» **Task to complete**: List each line in the listing below that contains the string "Jefe", matching case exactly.

» **Source material**:
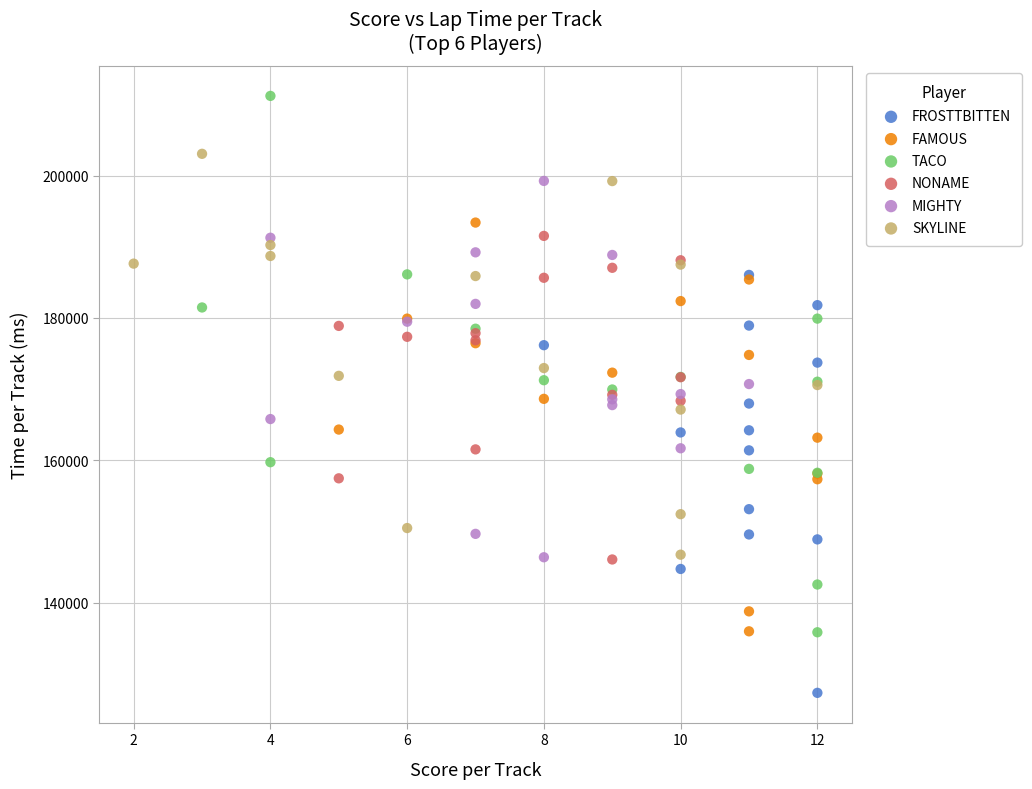

Which series has the widest spread of Y values?

TACO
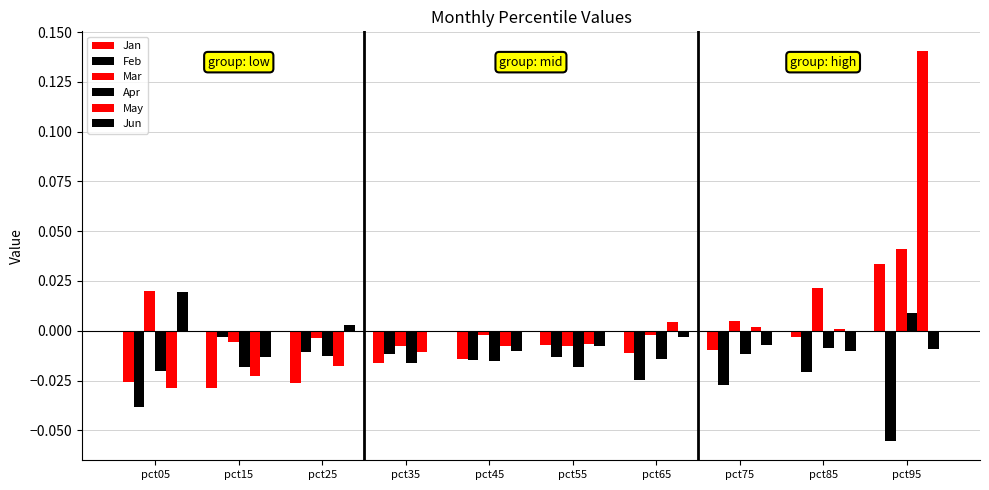

What is the sum of all May values?

0.1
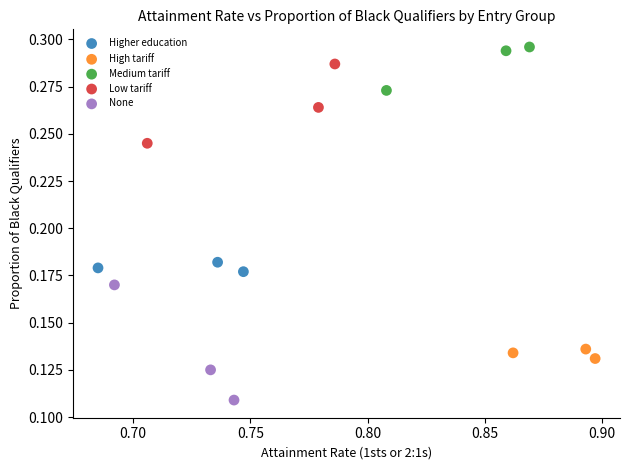

Which series has the widest spread of Y values?

None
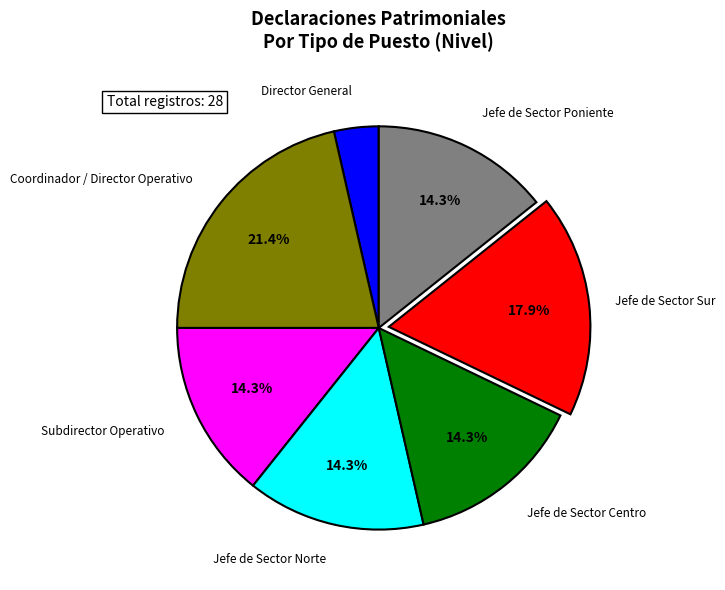

Which has a higher value, Jefe de Sector Norte or Jefe de Sector Sur?

Jefe de Sector Sur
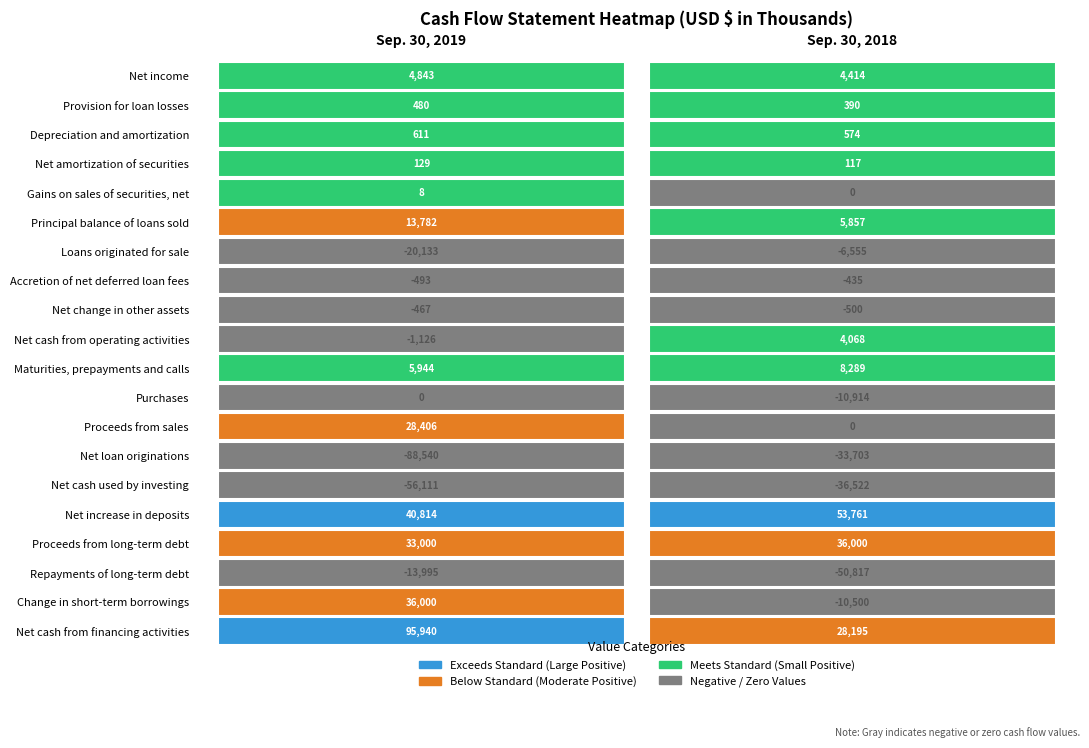

Rank the series by their maximum value, from lowest to highest.

Net cash used by investing, Net loan originations, Repayments of long-term debt, Loans originated for sale, Net change in other assets, Accretion of net deferred loan fees, Purchases, Gains on sales of securities, net, Net amortization of securities, Provision for loan losses, Depreciation and amortization, Net cash from operating activities, Net income, Maturities, prepayments and calls, Principal balance of loans sold, Proceeds from sales, Proceeds from long-term debt, Change in short-term borrowings, Net increase in deposits, Net cash from financing activities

» **Written response**:
Which has a higher value, Jefe de Sector Norte or Jefe de Sector Sur?
Jefe de Sector Sur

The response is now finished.